Only one thread is ever created, which wouldn't need to be a thread but for the choice of imaplib2. However, as the imaplib2 documentation notes:
This module presents an almost identical API as that provided by the standard python library module imaplib, the main difference being that this version allows parallel execution of commands on the IMAP4 server, and implements the IMAP4rev1 IDLE extension. (imaplib2 can be substituted for imaplib in existing clients with no changes in the code, but see the caveat below.)

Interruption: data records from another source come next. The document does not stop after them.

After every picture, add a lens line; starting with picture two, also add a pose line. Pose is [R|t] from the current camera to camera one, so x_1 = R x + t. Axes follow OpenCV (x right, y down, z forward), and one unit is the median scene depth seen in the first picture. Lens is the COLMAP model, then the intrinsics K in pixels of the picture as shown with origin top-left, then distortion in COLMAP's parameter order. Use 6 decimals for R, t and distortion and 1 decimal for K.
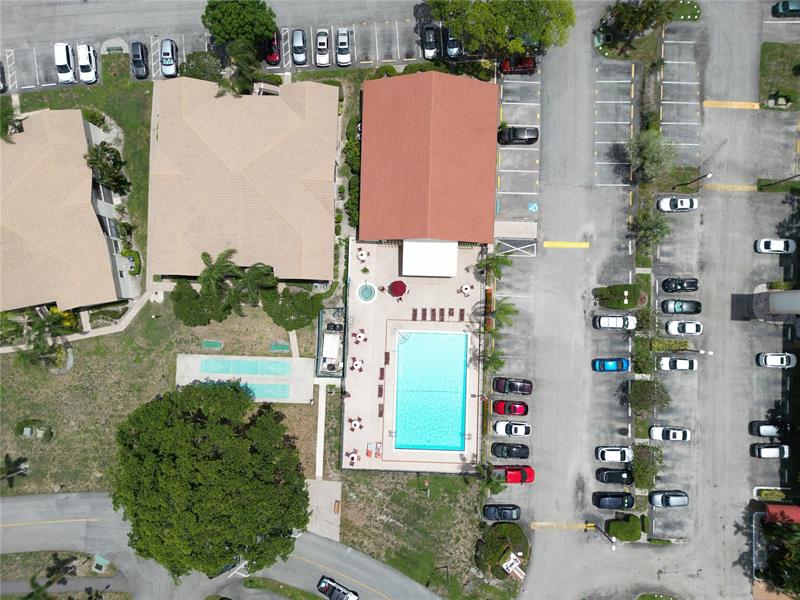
lens RADIAL K [[563.7, 0, 403.1], [0, 563.7, 300.3], [0, 0, 1]] dist [0.060307, -0.051381]
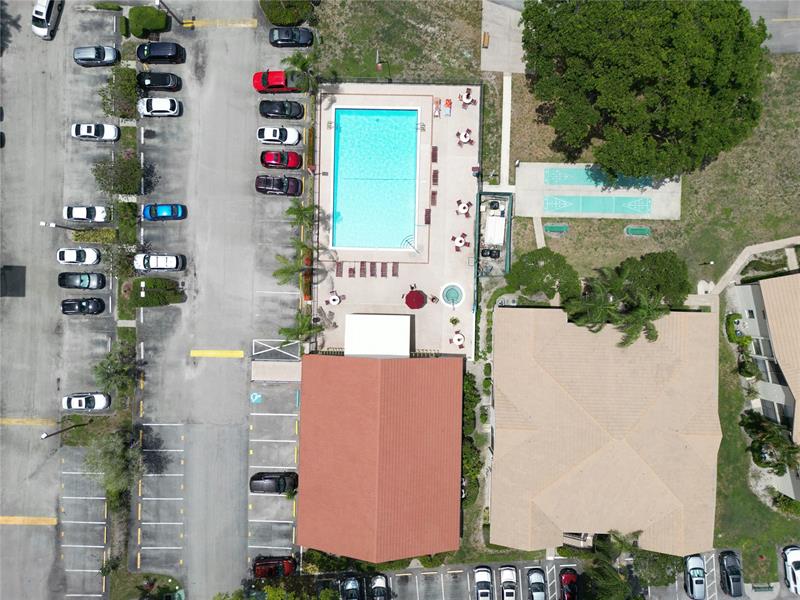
lens RADIAL K [[563.7, 0, 396.5], [0, 563.7, 300.0], [0, 0, 1]] dist [0.060307, -0.051381]
pose [[-0.999753, 0.008062, 0.020705, 0.001735], [-0.007665, -0.999786, 0.019201, -0.036563], [0.020855, 0.019038, 0.999601, 0.158541]]
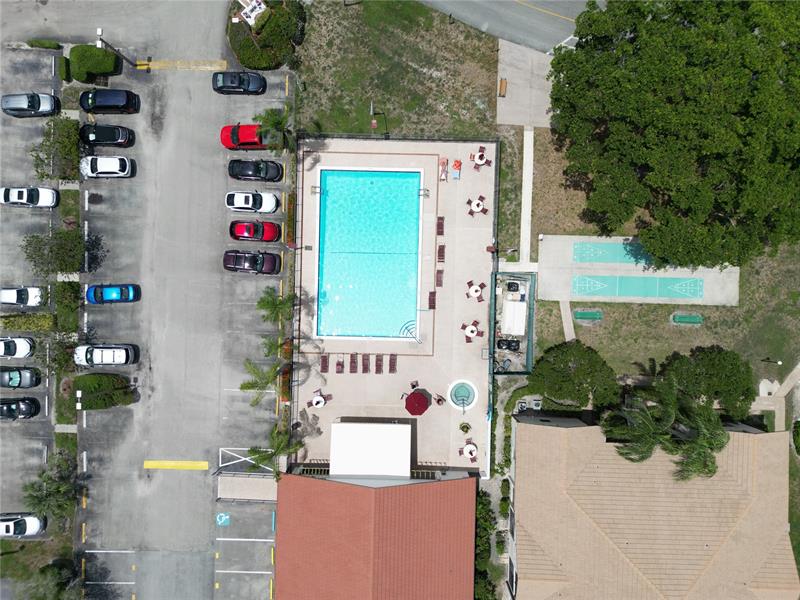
lens RADIAL K [[563.7, 0, 397.7], [0, 563.7, 300.7], [0, 0, 1]] dist [0.060307, -0.051381]
pose [[-0.999851, 0.006232, 0.016093, 0.003060], [-0.005950, -0.999828, 0.017553, 0.090832], [0.016200, 0.017454, 0.999716, 0.303111]]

Which makes it appear that you should be able to throw out much of class Idler and just use the connection M. I recommend that you look at Doug Hellman's excellent Python Module Of The Week for module imaplib prior to looking at the official documentation. You'll need to reverse engineer the code to find out its intent, but it looks to me like:
Open a connection to GMail
check for unseen messages in Inbox
count unseen messages from (2)
send a dummy message to some service at gateway.push.apple.com
Wait for notice, goto (2)
Perhaps the most interesting thing about the code is that it doesn't appear to do anything, although what sendPushNotification (step 4) does is a mystery, and the one line that uses an imaplib2 specific service:
self.M.idle(callback=callback)
uses a named argument that I don't see in the module documentation. Do you know if this code ever actually ran?

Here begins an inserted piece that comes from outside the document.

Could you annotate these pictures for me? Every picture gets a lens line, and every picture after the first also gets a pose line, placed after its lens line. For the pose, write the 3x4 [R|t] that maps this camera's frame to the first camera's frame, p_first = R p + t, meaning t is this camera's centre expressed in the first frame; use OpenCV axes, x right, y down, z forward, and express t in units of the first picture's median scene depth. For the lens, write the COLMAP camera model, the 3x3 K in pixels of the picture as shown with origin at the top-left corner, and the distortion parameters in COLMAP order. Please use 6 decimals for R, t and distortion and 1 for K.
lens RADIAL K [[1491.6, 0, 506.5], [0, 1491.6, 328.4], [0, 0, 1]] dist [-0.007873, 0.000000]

Aside from unneeded complexity, there's another reason to drop imaplib2: it exists independently on sourceforge and PyPi which one maintainer claimed two years ago "An attempt will be made to keep it up-to-date with the original". Which one do you have? Which would you install?
Don't do it
Since you are trying to remove the Thread usage solely because you didn't find how to handle the exceptions from the server, I don't recommend removing the Thread usage, because of the async nature of the library itself - the Idler handles it more smoothly than a one thread could.
Solution
You need to wrap the self.M.idle(callback=callback) with try-except and then re-raise it in the main thread. Then you handle the exception by re-running the code in the main thread to restart the connection.